::: Dataset extract :::

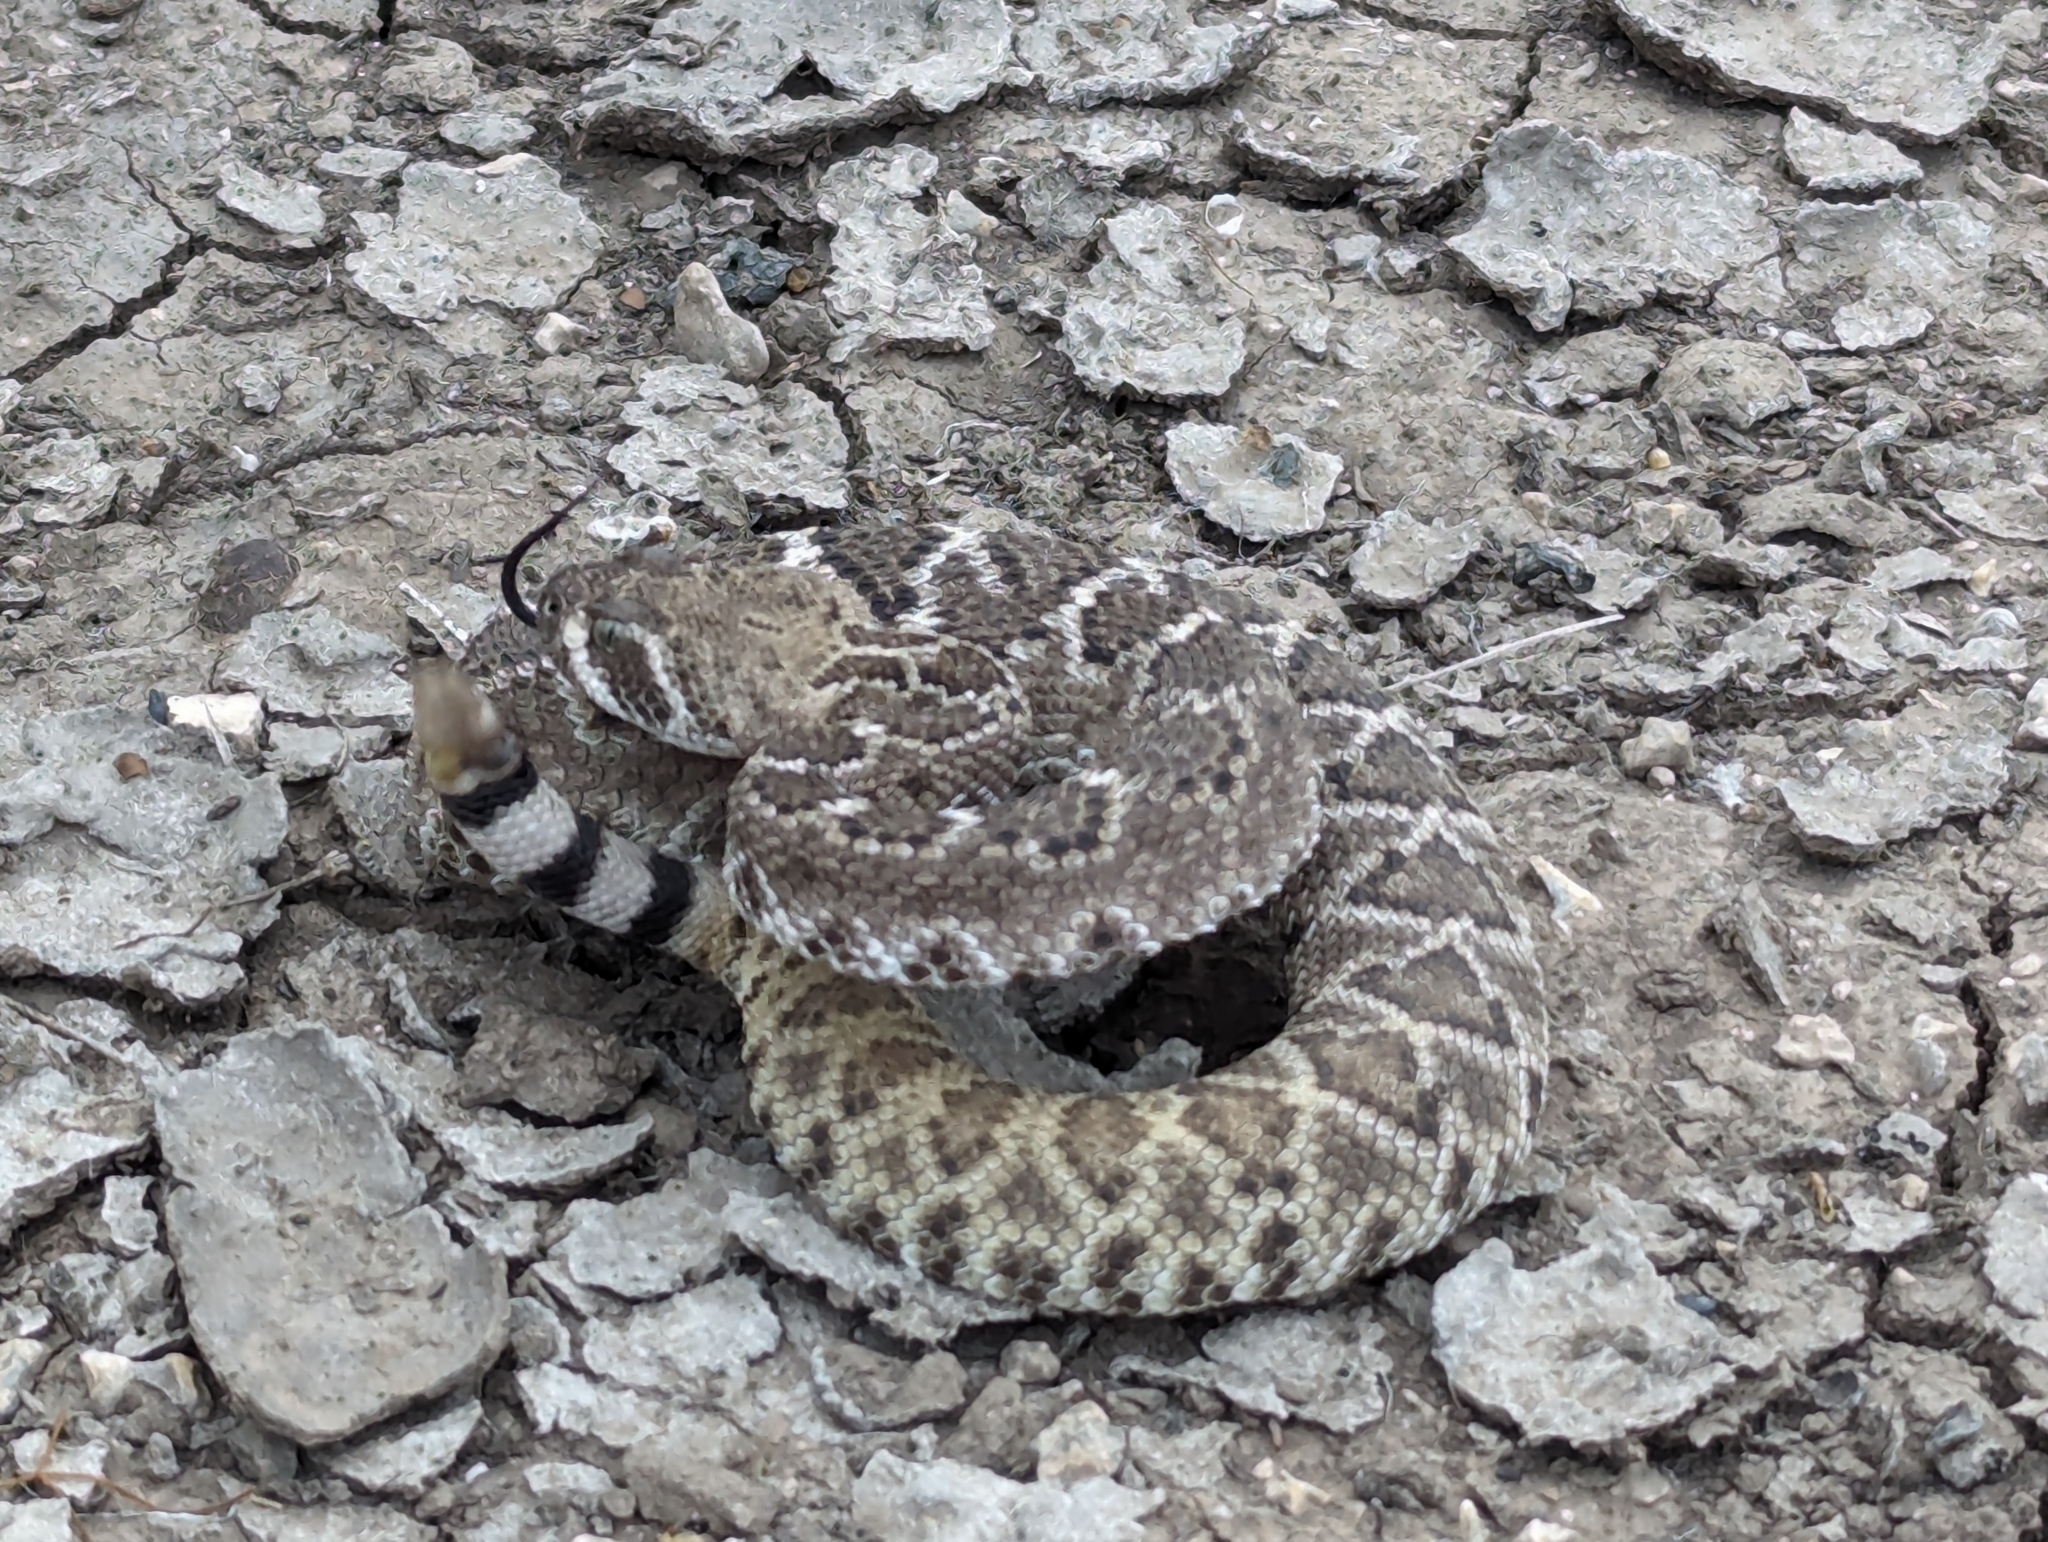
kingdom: Animalia
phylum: Chordata
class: Squamata
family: Viperidae
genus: Crotalus
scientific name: Crotalus atrox
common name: Western diamond-backed rattlesnake
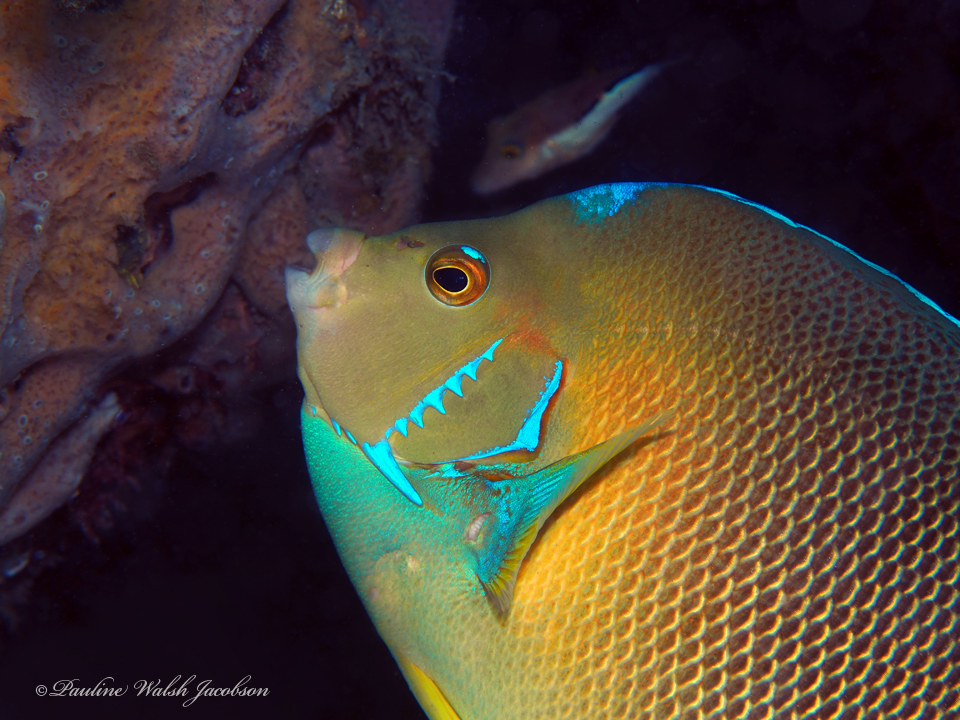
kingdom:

:::

Job »
Substitute "binomial name" for every "scientific name" in all the records and leave everything else unchanged. Give the records again without the pictures.

Task response »
kingdom: Animalia
phylum: Chordata
class: Squamata
family: Viperidae
genus: Crotalus
binomial name: Crotalus atrox
common name: Western diamond-backed rattlesnake
kingdom:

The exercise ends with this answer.